A flashlight has 8 batteries, 2 of which are defective. If you select 2 batteries, find the probability that
You select at least 1 good battery
Probability of getting either one or two good batteries.
Either-or probabilities are found by adding the individual probabilities.
If the events are independent, the probability of both/all events occurring is determined by multiplying the probabilities of the individual events.
P(1 good) = 6/8 * 2/7 = ?
P(2 good) = 6/8 * 5/7 = ?
0.75
To find the probability of selecting at least 1 good battery, we need to consider two cases: selecting 1 good battery and selecting 2 good batteries. We will then calculate the probability for each case and add them together.
Case 1: Selecting 1 good battery:
To calculate the probability of selecting 1 good battery, we will use the concept of combinations.

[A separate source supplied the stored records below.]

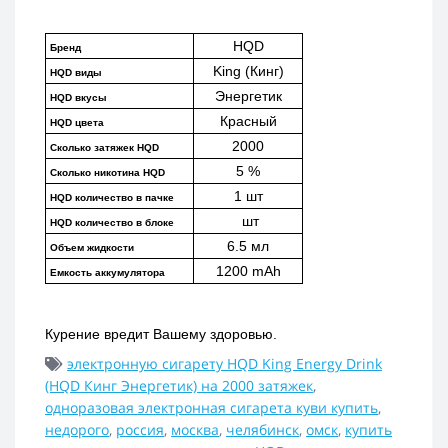
HQD
Бренд
King (Кинг)
HQD виды
Энергетик
HQD вкусы
Красный
HQD цвета
2000
Сколько затяжек HQD
5 %
Сколько никотина HQD
1 шт
HQD количество в пачке
 шт
HQD количество в блоке
6.5 мл
Объем жидкости
1200 mAh
Емкость аккумулятора
Курение вредит Вашему здоровью.
электронную сигарету HQD King Energy Drink
(HQD Кинг Энергетик) на 2000 затяжек
,
одноразовая электронная сигарета куви купить
,
недорого
,
россия
,
москва
,
челябинск
,
омск
,
купить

There are a total of 8 batteries, and we need to select 2 batteries. Since 2 batteries are defective, there are 6 good batteries. The number of ways to select 1 good battery out of 6 is given by the combination formula: C(6, 1) = 6!/[(6-1)! * 1!] = 6.
The total number of ways to select any 2 batteries out of 8 is given by the total number of combinations: C(8, 2) = 8!/[(8-2)! * 2!] = 28.
Therefore, the probability of selecting 1 good battery is 6/28.
Case 2: Selecting 2 good batteries:
To calculate the probability of selecting 2 good batteries, we will again use the combination formula.
There are 6 good batteries out of 8. The number of ways to select 2 good batteries out of 6 is given by: C(6, 2) = 6!/[(6-2)! * 2!] = 15.
The total number of ways to select any 2 batteries out of 8 is 28, as calculated before.
Therefore, the probability of selecting 2 good batteries is 15/28.
Now, to find the probability of selecting at least 1 good battery, we add the probabilities from each case:
P(at least 1 good battery) = P(1 good battery) + P(2 good batteries)
= 6/28 + 15/28
= 21/28
= 0.75
So, the probability of selecting at least 1 good battery is 0.75 or 75%.